At least the taxi drivers of Lagos are happy, even if businessmen in Nigeria’s commercial capital are not.
A year after becoming president, Muhammadu Buhari pulled out of his first official visit to Lagos on Monday, averting citywide gridlock but angering business leaders who say the 73-year-old former military ruler is deaf to their plight.
With Africa’s largest economy now contracting, the foreign exchange market frozen by red tape and a new Niger Delta insurgency sending oil output to a 20-year low, it is a plight that gets worse by the day.
Yet businessmen say Buhari, who swept to power in an election a year ago, remains oblivious and continues to sacrifice short-term growth in pursuit of his long-term dream of overhauling the way Africa’s most populous nation works.
To many, sending Vice President Yemi Osinbajo, a Lagos commercial lawyer, to the meeting in his place – despite thousands of posters welcoming “the People’s President to No1 Africa’s mega city” – is another sign of his disdain.
“It is rather unfortunate that the federal government would raise the expectations of the people… only to cancel the presidential showing, seemingly with no obvious cogent reasons being given,” said Yemi Adeleke, director of World Trade Center, a trade and investment agency.
Buhari’s spokesman Garba Shehu said the president, who is based in the capital, Abuja, was forced to postpone his visit after being “faced with scheduling difficulties”. Buhari will visit the port city after the Muslim fasting month of Ramadan which ends at the start of July, he added.
Foremost among private sector complaints are foreign exchange curbs initially introduced to protect currency reserves hammered by the decline in the price of oil, but which are now a pillar of Buhari’s vision of a transformed economy.
SHOCK
In order to keep the naira at 197 to the dollar, the central bank has scuppered the interbank foreign exchange market, blocking access to dollars for anybody not armed with a valid overseas invoice.
Buhari argues that this is about ending speculation, as well as a decades-long cycle of devaluations that has hit ordinary Nigerians in the form of high inflation and discouraged the investment needed to build a serious domestic factory sector.
“It is extraordinarily frustrating for those of us in the business community who supported him that he has chosen to be intransigent about something it seems as if he doesn’t really understand,” said Timi Soleye, president of CRYO Gas and Power.
Critics, including the International Monetary Fund, point to a currency trading at almost half its official value on the black market, fuelling expectations of a devaluation that are now so widespread that investment has dried up.

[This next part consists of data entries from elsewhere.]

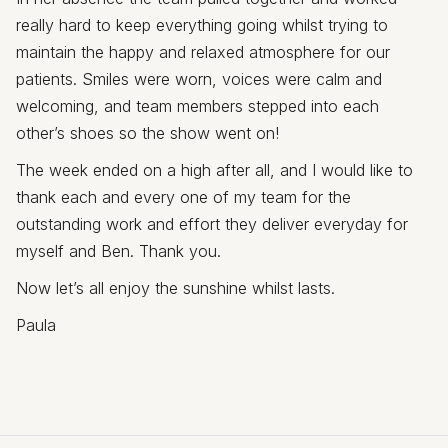
really hard to keep everything going whilst trying to
maintain the happy and relaxed atmosphere for our
patients. Smiles were worn, voices were calm and
welcoming, and team members stepped into each
other’s shoes so the show went on!
The week ended on a high after all, and I would like to
thank each and every one of my team for the
outstanding work and effort they deliver everyday for
myself and Ben. Thank you.
Now let’s all enjoy the sunshine whilst lasts.
Paula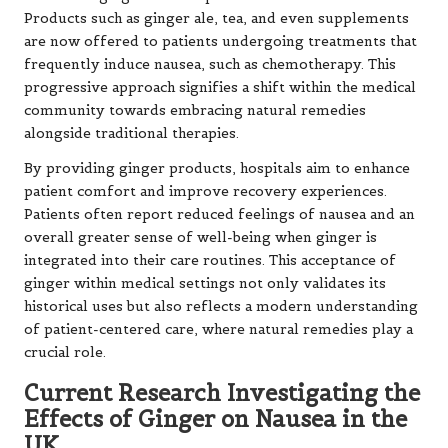
Products such as ginger ale, tea, and even supplements
are now offered to patients undergoing treatments that
frequently induce nausea, such as chemotherapy. This
progressive approach signifies a shift within the medical
community towards embracing natural remedies
alongside traditional therapies.
By providing ginger products, hospitals aim to enhance
patient comfort and improve recovery experiences.
Patients often report reduced feelings of nausea and an
overall greater sense of well-being when ginger is
integrated into their care routines. This acceptance of
ginger within medical settings not only validates its
historical uses but also reflects a modern understanding
of patient-centered care, where natural remedies play a
crucial role.
Current Research Investigating the
Effects of Ginger on Nausea in the
UK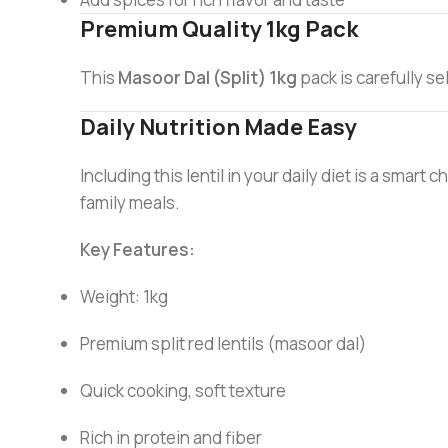
Premium Quality 1kg Pack
This
Masoor Dal (Split) 1kg
pack is carefully se
Daily Nutrition Made Easy
Including this lentil in your daily diet is a smart 
family meals.
Key Features:
Weight: 1kg
Premium split red lentils (masoor dal)
Quick cooking, soft texture
Rich in protein and fiber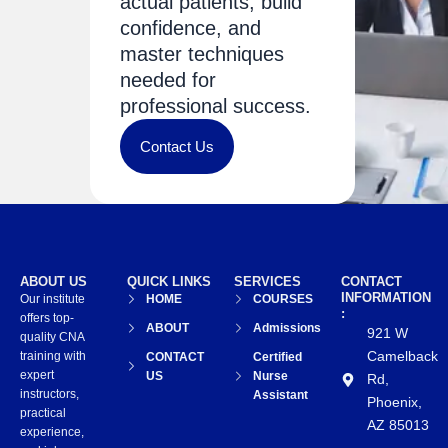
actual patients, build
confidence, and
master techniques
needed for
professional success.
Contact Us
ABOUT US
QUICK LINKS
SERVICES
CONTACT
INFORMATION
Our institute
HOME
COURSES
:
offers top-
ABOUT
Admissions
921 W
quality CNA
Camelback
training with
CONTACT
Certified
expert
US
Nurse
Rd,
instructors,
Assistant
Phoenix,
practical
AZ 85013
experience,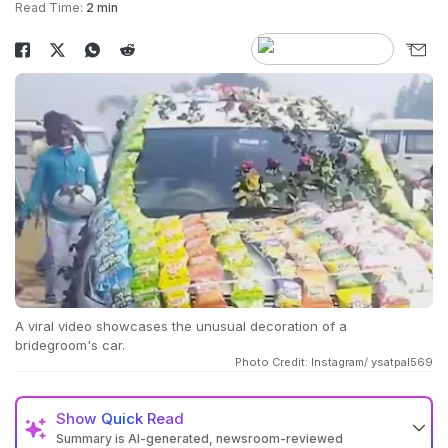
Read Time:
2 min
A viral video showcases the unusual decoration of a
bridegroom's car.
Photo Credit: Instagram/ ysatpal569
Show
Quick Read
Summary is AI-generated, newsroom-reviewed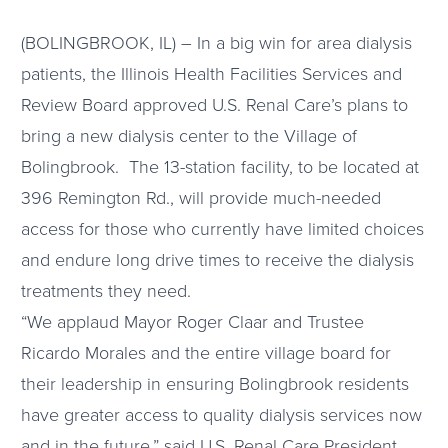
(BOLINGBROOK, IL) – In a big win for area dialysis
patients, the Illinois Health Facilities Services and
Review Board approved U.S. Renal Care’s plans to
bring a new dialysis center to the Village of
Bolingbrook. The 13-station facility, to be located at
396 Remington Rd., will provide much-needed
access for those who currently have limited choices
and endure long drive times to receive the dialysis
treatments they need.
“We applaud Mayor Roger Claar and Trustee
Ricardo Morales and the entire village board for
their leadership in ensuring Bolingbrook residents
have greater access to quality dialysis services now
and in the future,” said U.S. Renal Care President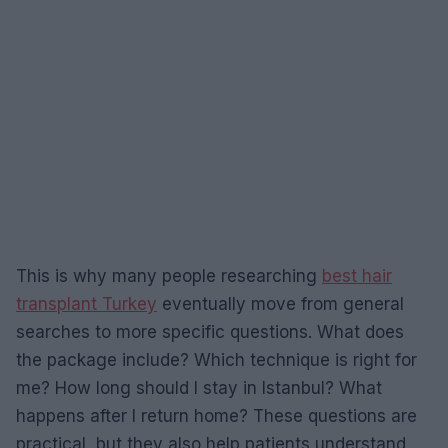
This is why many people researching
best hair
transplant Turkey
eventually move from general
searches to more specific questions. What does
the package include? Which technique is right for
me? How long should I stay in Istanbul? What
happens after I return home? These questions are
practical, but they also help patients understand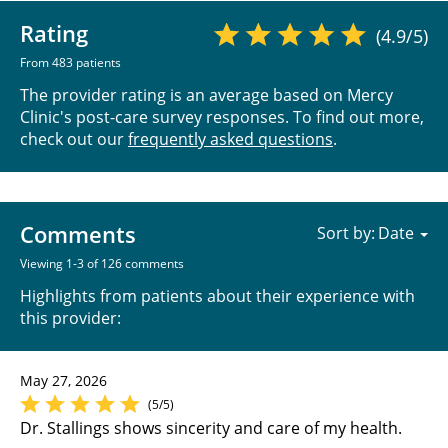
Rating
(4.9/5)
From 483 patients
The provider rating is an average based on Mercy
Clinic's post-care survey responses. To find out more,
check out our
frequently asked questions
.
Comments
Sort by:
Viewing 1-3 of 126 comments
Highlights from patients about their experience with
this provider:
May 27, 2026
(5/5)
Dr. Stallings shows sincerity and care of my health.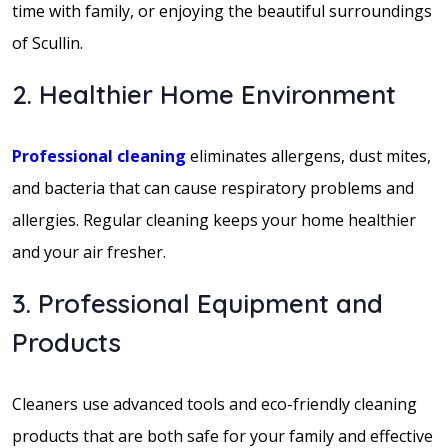
time with family, or enjoying the beautiful surroundings
of Scullin.
2. Healthier Home Environment
Professional cleaning
eliminates allergens, dust mites,
and bacteria that can cause respiratory problems and
allergies. Regular cleaning keeps your home healthier
and your air fresher.
3. Professional Equipment and
Products
Cleaners use advanced tools and eco-friendly cleaning
products that are both safe for your family and effective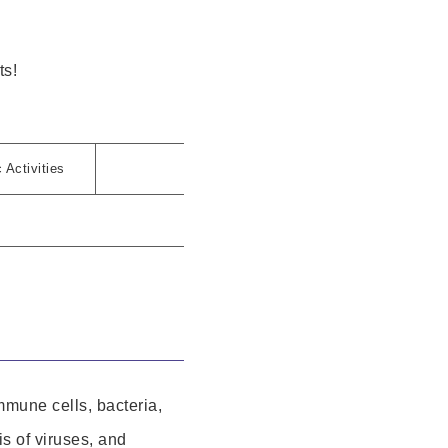
ts!
Activities
mmune cells, bacteria,
is of viruses, and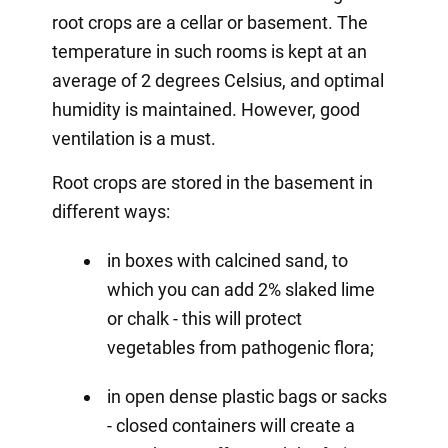
root crops are a cellar or basement. The
temperature in such rooms is kept at an
average of 2 degrees Celsius, and optimal
humidity is maintained. However, good
ventilation is a must.
Root crops are stored in the basement in
different ways:
in boxes with calcined sand, to
which you can add 2% slaked lime
or chalk - this will protect
vegetables from pathogenic flora;
in open dense plastic bags or sacks
- closed containers will create a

This view received support on Friday, when the National Bureau of Statistics revealed the economy shrank 0.4 percent in the first quarter, with industry and manufacturing shrinking 5.5 percent and 7 percent respectively.
“It is now clear that the adverse effects of the oil price shock have filtered through to the demand side of the economy, and we maintain our view that Abuja’s current policy framework only serves to exacerbate the oil shock,” Cape Town-based NKC African Economists said.
“The economy might still find itself on a slightly firmer footing towards year-end, but this will largely depend on Abuja abandoning some of its unconventional economic policies.”
“COMMAND AND CONTROL”
Vice President Osinbajo hinted at changes when he called this month for a “substantial” review of foreign exchange policy, but there are few signs of this filtering down to the Central Bank of Nigeria, which announces its latest monetary policy decision on Tuesday.
Over the last year, Governor Godwin Emefiele’s speeches have chimed closely with Buhari’s views on the economy and currency, and this month the bank explicitly denied an online media report of an imminent devaluation to 290 to the dollar.
One-month deliverable forwards – essentially a view on the currency one month out – hit 245 to the dollar on May 16 after the devaluation report, but have retraced to 224 this week, reflecting a more sober analysis of the chances of a weaker naira.
All but one of 12 analysts polled by Reuters this month said the currency would be devalued, with a median expectation of a 15 percent weakening – although many were reluctant to be pinned down on the timing.
Analysts also say Buhari’s actions now closely mirror his behaviour as a military ruler in the early 1980s.
Besides sending in soldiers with bullwhips to bring order to chaotic queues at bus-stops, he tried to stimulate domestic manufacturing by banning imports and rebuffed IMF pressure to devalue the currency.
Still locked in a military mindset – he came to power in a coup and left via the same route – diplomats say he is unlikely to respond in a conventional manner to public or political criticism.
“Buhari doesn’t do politics. He does command and control,” said one Abuja-based diplomat. “And so far it’s working.”